By helping the community solve their problem, students learned and experienced how all community members have the right and the responsibility to contribute to defining problems and designing solutions. Data show a range of in-community expertise that can be helpful to students working on engineering for sustainable community designs, including school staff members with different forms of technical expertise, community and family members with expertise related to engineering, science, and the environment, and peers and family members with experience on the sustainability issues students identify, such as a “need to celebrate accomplishments more” or to “have more fun”.

I-Engineering involves designing solutions that minimize the impact to the environment, or even help to improve the environment.  We define sustainable environments as centered on students’ well-being, beyond epistemic gains.  Minimizing impact on the environment meant maximizing materials already available in classrooms and communities, using renewable resources, such as cardboard from delivered boxes or old school projects, supporting renewable energy sources for projects requiring power, and building projects that last. Students are encouraged to look at how their designs work, what their designs are made of, and how durable their designs are as some ways to think about how their design may minimize impact on their environment. 

Students also learn how to design solutions for now and for the future. This involves learning to balance trade-offs equitably among environmental, social, and technical effects of designs is an important  challenge for engineers.  However, learning to make trade-offs in the process of refining and optimizing solutions is an important part of engineering design. 

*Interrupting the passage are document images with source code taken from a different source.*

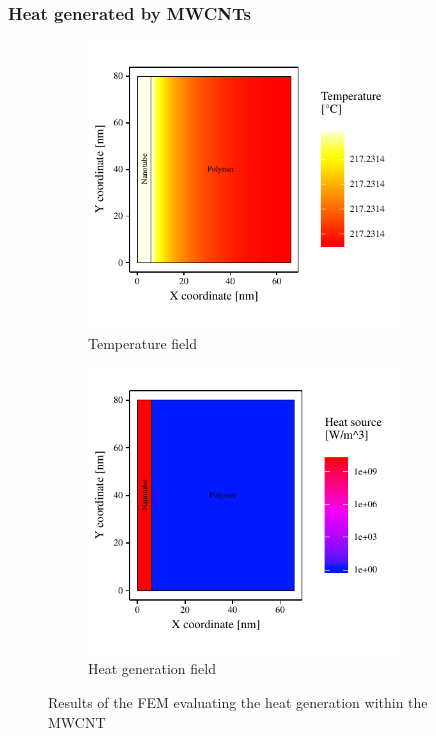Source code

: \documentclass[11pt,review,times]{elsarticle}
\begin{document}
\subsubsection{Heat generated by MWCNTs}
	\label{subsection:mechanism1}

\begin{figure}[htb]
	\centering
	\captionsetup{width=125mm}
	\begin{subfigure}{60mm}
		\centering
		\captionsetup{width=75mm}
		\includegraphics[width=3.25in]{resultats_comsol_axisymetrique_temp}
		\caption{Temperature field}
		\label{fig:temp_axysymmetric}
	\end{subfigure}
	\begin{subfigure}{80mm}
		\centering
		\captionsetup{width=75mm}
		\includegraphics[width=3.25in]{resultats_comsol_axisymetrique_puissance}
		\caption{Heat generation field}
		\label{fig:heat_axysymmetric}
	\end{subfigure}%
	\caption{Results of the FEM evaluating the heat generation within the MWCNT}
	\label{fig:results_axysymmetric}
\end{figure}
\end{document}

I-Engineering has produced 3 sustained, authentic and iterative  engineering design challenges, grounded in our Engineering for Sustainable Communities framework: Electric Art,  Sustainable Classrooms, and Invasive Species, along with an I-Engineering Toolkit workbook for practitioners. This workbook shares both the motivation for and framework of an engineering for sustainable communities approach in science classrooms. It covers why we teach engineering, the engineering for sustainable communities framework, reasons for a sustainable communities framework and the justice-oriented goals of engineering for sustainable communities. We share framework tools for designing an engineering for sustainable communities design challenge and two actionable toolkits: 1) community ethnography tools and 2) STEM Identity and agency tools. We provide a guide  for using these tools in conjunction with adapting pre-existing engineering design challenge units.